Paul Fletcher MBE

Personal information
- Full name: Paul John Fletcher
- Date of birth: 13 January 1951 (age 75)
- Place of birth: Bolton, England
- Height: 5 ft 9+1⁄2 in (1.77 m)
- Position: Striker

Senior career*
- Years: Team / Apps / (Gls)
- 1968–1971: Bolton Wanderers / 36 / (5)
- 1971–1980: Burnley / 293 / (71)
- 1980–1981: Blackpool / 20 / (8)
- Total:  / 349 / (84)

International career
- 1973–1974: England U-23 / 4 / (1)

= Paul Fletcher (footballer) =

English footballer

Paul John Fletcher MBE (born 13 January 1951) is an English retired professional footballer who played as a striker. He was the chief executive of Burnley. In February 2018 he published with Alastair Campbell a co-written novel on football and terrorism in the 1970s, Saturday Bloody Saturday. which within the first week after publication was in The Sunday Times Top Ten Bestsellers.

==Early years==
Paul Fletcher attended Smithills Technical School in Bolton and in 1967 joined his home town club Bolton Wanderers. In 1970, he became one of the country's most expensive transfers when he joined Burnley Football Club for a club record fee. During the next ten years he made over 400 appearances, mostly in the old First Division – now named the Premier League. After gaining four England U23 International caps he was selected in Don Revie's England squad, but a serious knee injury put paid to a full England call up. A second serious leg injury forced his early retirement at the age of 32.

==After playing==

Following a sixteen-year career as a professional footballer he has now become an executive for many sporting teams specialising in stadium development and management. His executive career in football began at Colne Dynamoes F.C. in the late 1980s. Since then he has been Chief Executive at Huddersfield Town where, over a six-year period, he masterminded the Alfred McAlpine Stadium, voted the RIBA 'Building of the Year 'in 1995.

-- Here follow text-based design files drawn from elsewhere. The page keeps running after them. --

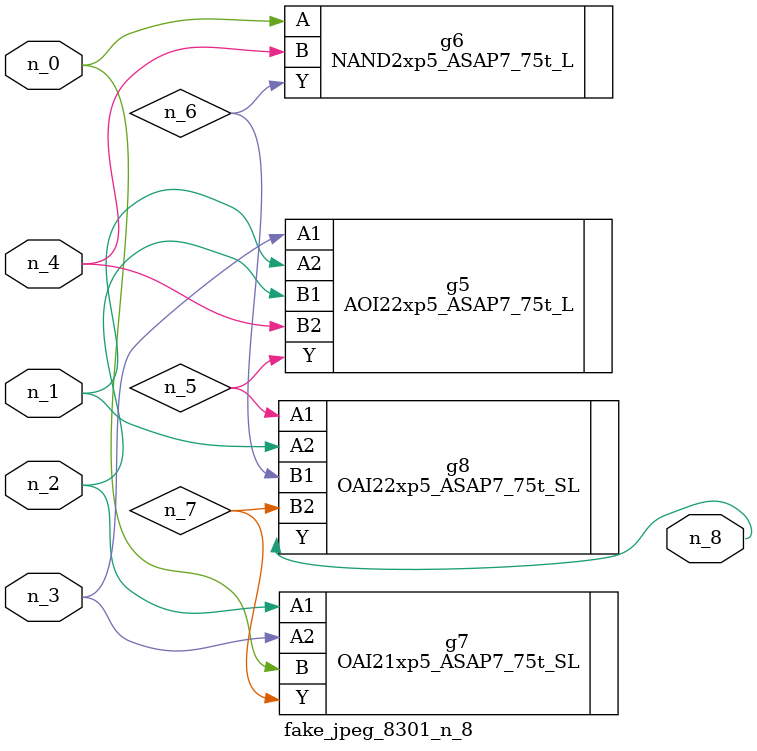
<source format=v>
module fake_jpeg_8301_n_8 (n_3, n_2, n_1, n_0, n_4, n_8);

input n_3;
input n_2;
input n_1;
input n_0;
input n_4;

output n_8;

wire n_6;
wire n_5;
wire n_7;

AOI22xp5_ASAP7_75t_L g5 ( 
.A1(n_3),
.A2(n_1),
.B1(n_2),
.B2(n_4),
.Y(n_5)
);

NAND2xp5_ASAP7_75t_L g6 ( 
.A(n_0),
.B(n_4),
.Y(n_6)
);

OAI21xp5_ASAP7_75t_SL g7 ( 
.A1(n_2),
.A2(n_3),
.B(n_0),
.Y(n_7)
);

OAI22xp5_ASAP7_75t_SL g8 ( 
.A1(n_5),
.A2(n_1),
.B1(n_6),
.B2(n_7),
.Y(n_8)
);


endmodule
</source>
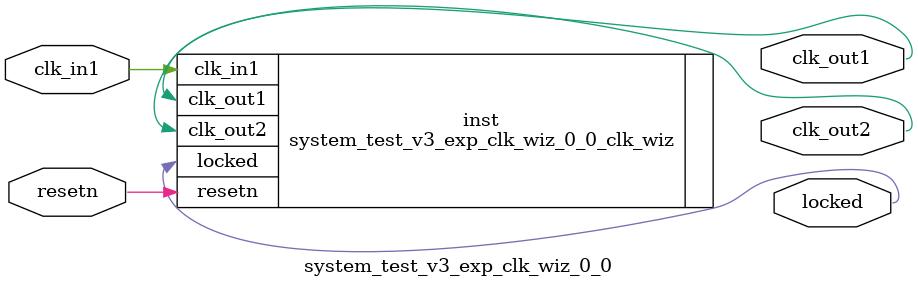
<source format=v>


`timescale 1ps/1ps

(* CORE_GENERATION_INFO = "system_test_v3_exp_clk_wiz_0_0,clk_wiz_v6_0_10_0_0,{component_name=system_test_v3_exp_clk_wiz_0_0,use_phase_alignment=true,use_min_o_jitter=false,use_max_i_jitter=false,use_dyn_phase_shift=false,use_inclk_switchover=false,use_dyn_reconfig=false,enable_axi=0,feedback_source=FDBK_AUTO,PRIMITIVE=PLL,num_out_clk=2,clkin1_period=10.000,clkin2_period=10.000,use_power_down=false,use_reset=true,use_locked=true,use_inclk_stopped=false,feedback_type=SINGLE,CLOCK_MGR_TYPE=NA,manual_override=false}" *)

module system_test_v3_exp_clk_wiz_0_0 
 (
  // Clock out ports
  output        clk_out1,
  output        clk_out2,
  // Status and control signals
  input         resetn,
  output        locked,
 // Clock in ports
  input         clk_in1
 );

  system_test_v3_exp_clk_wiz_0_0_clk_wiz inst
  (
  // Clock out ports  
  .clk_out1(clk_out1),
  .clk_out2(clk_out2),
  // Status and control signals               
  .resetn(resetn), 
  .locked(locked),
 // Clock in ports
  .clk_in1(clk_in1)
  );

endmodule

</source>
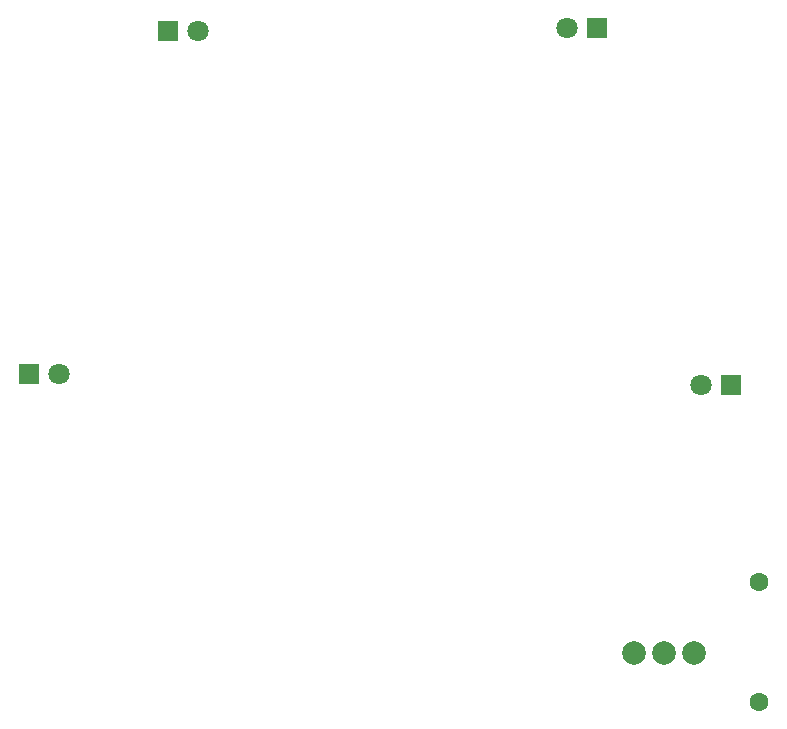
<source format=gbr>
%TF.GenerationSoftware,KiCad,Pcbnew,9.0.6*%
%TF.CreationDate,2025-11-21T09:20:11+01:00*%
%TF.ProjectId,BL_Santa,424c5f53-616e-4746-912e-6b696361645f,rev?*%
%TF.SameCoordinates,Original*%
%TF.FileFunction,Copper,L1,Top*%
%TF.FilePolarity,Positive*%
%FSLAX46Y46*%
G04 Gerber Fmt 4.6, Leading zero omitted, Abs format (unit mm)*
G04 Created by KiCad (PCBNEW 9.0.6) date 2025-11-21 09:20:11*
%MOMM*%
%LPD*%
G01*
G04 APERTURE LIST*
%TA.AperFunction,ComponentPad*%
%ADD10R,1.800000X1.800000*%
%TD*%
%TA.AperFunction,ComponentPad*%
%ADD11C,1.800000*%
%TD*%
%TA.AperFunction,ComponentPad*%
%ADD12C,2.000000*%
%TD*%
%TA.AperFunction,ComponentPad*%
%ADD13C,1.600000*%
%TD*%
G04 APERTURE END LIST*
D10*
%TO.P,D1,1,K*%
%TO.N,Net-(D1-K)*%
X120265000Y-94400000D03*
D11*
%TO.P,D1,2,A*%
%TO.N,Net-(D1-A)*%
X122805000Y-94400000D03*
%TD*%
%TO.P,D3,2,A*%
%TO.N,Net-(D1-A)*%
X177170000Y-95300000D03*
D10*
%TO.P,D3,1,K*%
%TO.N,Net-(D1-K)*%
X179710000Y-95300000D03*
%TD*%
D11*
%TO.P,D4,2,A*%
%TO.N,Net-(D1-A)*%
X165760000Y-65050000D03*
D10*
%TO.P,D4,1,K*%
%TO.N,Net-(D1-K)*%
X168300000Y-65050000D03*
%TD*%
%TO.P,D2,1,K*%
%TO.N,Net-(D1-K)*%
X132015000Y-65300000D03*
D11*
%TO.P,D2,2,A*%
%TO.N,Net-(D1-A)*%
X134555000Y-65300000D03*
%TD*%
D12*
%TO.P,S1,1,A*%
%TO.N,Net-(S1-A-Pad1)*%
X171421900Y-117961900D03*
%TO.P,S1,2,E*%
%TO.N,Net-(S1-E)*%
X173961900Y-117961900D03*
%TO.P,S1,3,A*%
X176501900Y-117961900D03*
%TD*%
D13*
%TO.P,R2,1*%
%TO.N,Net-(S1-E)*%
X182000000Y-112000000D03*
%TO.P,R2,2*%
%TO.N,Net-(D1-A)*%
X182000000Y-122160000D03*
%TD*%
M02*

</source>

In 1996, he then returned to his old club Bolton Wanderers F.C. as Chief Executive at the new £40 million Reebok Stadium, the BCI Building of the Year in 1998. In 1999, after two years at the Reebok, he was invited by the FA to become Commercial Director of the new £500 million Wembley National Stadium. After eighteen months, as costs escalated, he walked away from the project commenting that he 'needed to spend more time with his wife and family in the Lancashire sunshine'.

==Arena construction==
Within weeks he took up the position as Chief Executive of Arena Coventry Limited to head-up the construction and delivery of the proposed £64 million Ricoh Arena in Coventry, which is destined to become one of the country's largest sports and leisure venues. This includes a 32,000-seat stadium for Coventry City, the largest casino in the UK, two hotels, an exhibition centre, health and fitness club and a wide range of community facilities.

==Club director==
On 1 January 2006 he was invited to join the Board of Coventry City Football Club as managing director. In October 2007, following a 9-month period of negotiations with various parties, Paul resigned in protest of the stadium's owners, Arena Coventry Limited, for their refusal to accept a purchase proposal from an American consortium for both the Ricoh Arena and Coventry City FC.

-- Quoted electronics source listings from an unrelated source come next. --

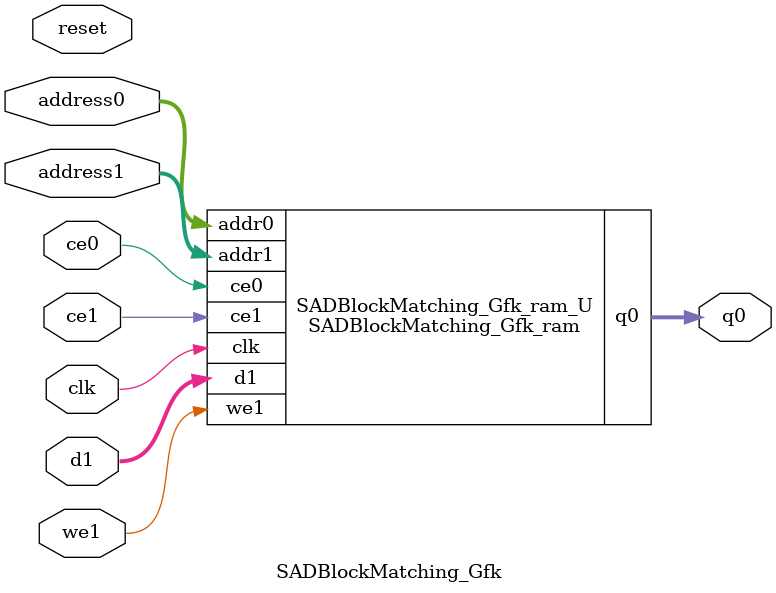
<source format=v>

`timescale 1 ns / 1 ps
module SADBlockMatching_Gfk_ram (addr0, ce0, q0, addr1, ce1, d1, we1,  clk);

parameter DWIDTH = 32;
parameter AWIDTH = 11;
parameter MEM_SIZE = 1292;

input[AWIDTH-1:0] addr0;
input ce0;
output reg[DWIDTH-1:0] q0;
input[AWIDTH-1:0] addr1;
input ce1;
input[DWIDTH-1:0] d1;
input we1;
input clk;

(* ram_style = "block" *)reg [DWIDTH-1:0] ram[0:MEM_SIZE-1];




always @(posedge clk)  
begin 
    if (ce0) 
    begin
            q0 <= ram[addr0];
    end
end


always @(posedge clk)  
begin 
    if (ce1) 
    begin
        if (we1) 
        begin 
            ram[addr1] <= d1; 
        end 
    end
end


endmodule


`timescale 1 ns / 1 ps
module SADBlockMatching_Gfk(
    reset,
    clk,
    address0,
    ce0,
    q0,
    address1,
    ce1,
    we1,
    d1);

parameter DataWidth = 32'd32;
parameter AddressRange = 32'd1292;
parameter AddressWidth = 32'd11;
input reset;
input clk;
input[AddressWidth - 1:0] address0;
input ce0;
output[DataWidth - 1:0] q0;
input[AddressWidth - 1:0] address1;
input ce1;
input we1;
input[DataWidth - 1:0] d1;



SADBlockMatching_Gfk_ram SADBlockMatching_Gfk_ram_U(
    .clk( clk ),
    .addr0( address0 ),
    .ce0( ce0 ),
    .q0( q0 ),
    .addr1( address1 ),
    .ce1( ce1 ),
    .d1( d1 ),
    .we1( we1 ));

endmodule


</source>
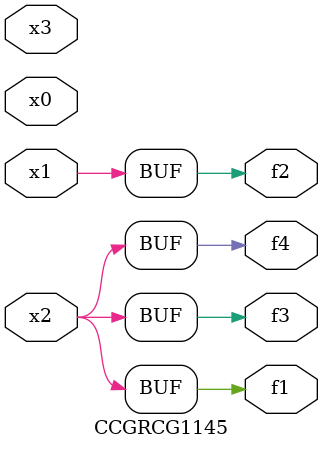
<source format=v>
module CCGRCG1145(
	input x0, x1, x2, x3,
	output f1, f2, f3, f4
);
	assign f1 = x2;
	assign f2 = x1;
	assign f3 = x2;
	assign f4 = x2;
endmodule

</source>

Two months later he was invited to take up a position as Chief Executive at Burnley Football Club. In May 2009 whilst under Paul's stewardship as CEO, Burnley was promoted into the Barclays Premier League for the first time in 34 years. In late 2011 he resigned this position to take up a new role as managing director (and co-founder, with Burnley Director Brendan Flood) of UCFB (University & College of Football Business) located at Turf Moor Stadium. In 2011 UCFB won a FA Football Award for "Most innovative use of a football stadium on non-matchdays". In February 2013 UCFB announced its second campus in partnership with Wembley Stadium. In 2014 UCFB relocated from Turf Moor Burnley to The Etihad Stadium Manchester. Both campuses now (in February 2018) have attracted about 2,000 students (combined).

He lives with his wife and family in the Rossendale Valley in the heart of Lancashire close to Turf Moor, Burnley and is an active member of the George Formby Society.

==Awards==
In the 2007 New Year Honours, Fletcher was appointed Member of the Order of the British Empire (MBE) "for services to sport and to charity."